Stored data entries
※ ※ ※
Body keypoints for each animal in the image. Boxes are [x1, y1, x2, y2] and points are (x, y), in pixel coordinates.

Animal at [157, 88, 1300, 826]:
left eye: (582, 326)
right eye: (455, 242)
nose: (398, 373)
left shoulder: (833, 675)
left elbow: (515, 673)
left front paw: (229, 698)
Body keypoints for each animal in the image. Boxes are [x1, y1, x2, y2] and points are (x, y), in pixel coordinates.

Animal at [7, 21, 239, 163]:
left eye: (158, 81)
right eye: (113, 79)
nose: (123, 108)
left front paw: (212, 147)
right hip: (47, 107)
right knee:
※ ※ ※
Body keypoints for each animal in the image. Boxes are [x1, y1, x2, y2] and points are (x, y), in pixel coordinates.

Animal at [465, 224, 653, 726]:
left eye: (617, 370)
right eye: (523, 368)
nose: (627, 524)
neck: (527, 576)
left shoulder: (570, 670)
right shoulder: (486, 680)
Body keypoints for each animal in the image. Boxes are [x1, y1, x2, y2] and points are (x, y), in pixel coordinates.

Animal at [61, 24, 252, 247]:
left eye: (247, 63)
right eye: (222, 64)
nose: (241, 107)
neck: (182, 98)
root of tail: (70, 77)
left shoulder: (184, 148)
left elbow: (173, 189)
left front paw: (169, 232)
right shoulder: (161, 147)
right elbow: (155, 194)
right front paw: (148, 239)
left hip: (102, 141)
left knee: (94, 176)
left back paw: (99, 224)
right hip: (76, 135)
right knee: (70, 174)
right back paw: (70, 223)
※ ※ ※
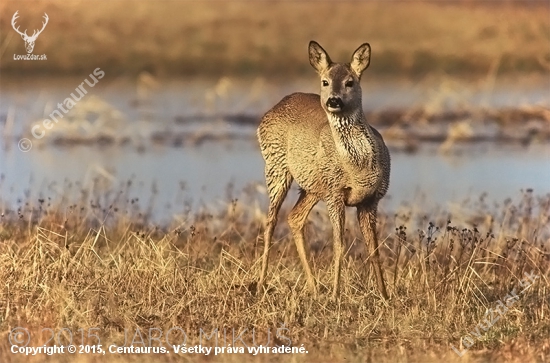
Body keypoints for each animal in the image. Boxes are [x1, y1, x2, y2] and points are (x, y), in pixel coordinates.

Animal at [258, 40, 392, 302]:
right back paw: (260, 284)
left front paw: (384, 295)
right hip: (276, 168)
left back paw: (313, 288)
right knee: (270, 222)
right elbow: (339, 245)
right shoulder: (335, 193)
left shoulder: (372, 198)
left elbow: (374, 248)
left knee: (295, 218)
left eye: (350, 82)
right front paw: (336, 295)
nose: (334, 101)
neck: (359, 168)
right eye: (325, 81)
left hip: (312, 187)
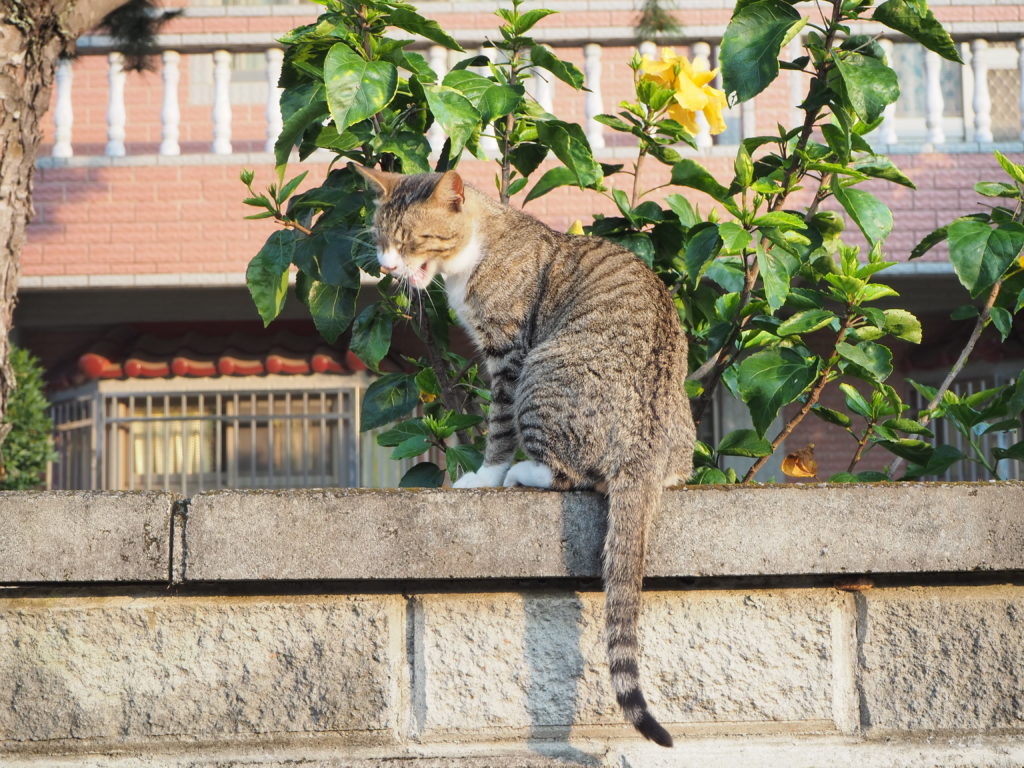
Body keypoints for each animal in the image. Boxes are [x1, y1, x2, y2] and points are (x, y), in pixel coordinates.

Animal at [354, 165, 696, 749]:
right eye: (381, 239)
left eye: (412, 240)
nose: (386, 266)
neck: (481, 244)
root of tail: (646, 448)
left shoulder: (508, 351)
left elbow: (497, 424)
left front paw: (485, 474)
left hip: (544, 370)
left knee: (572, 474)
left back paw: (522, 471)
※ ※ ※
Both the line containing "neck: (527, 576)" and the line containing "right back paw: (70, 223)" belong in the answer. Print them and every line above that falls between them exactly, and no others.

neck: (527, 576)
left shoulder: (570, 670)
right shoulder: (486, 680)
Body keypoints for each animal in the image. Boxes are [x1, y1, x2, y2] and points are (x, y), in pixel coordinates.

Animal at [61, 24, 252, 247]:
left eye: (247, 63)
right eye: (222, 64)
nose: (241, 107)
neck: (182, 98)
root of tail: (70, 77)
left shoulder: (184, 148)
left elbow: (173, 189)
left front paw: (169, 232)
right shoulder: (161, 147)
right elbow: (155, 194)
right front paw: (148, 239)
left hip: (102, 141)
left knee: (94, 176)
left back paw: (99, 224)
right hip: (76, 135)
right knee: (70, 174)
right back paw: (70, 223)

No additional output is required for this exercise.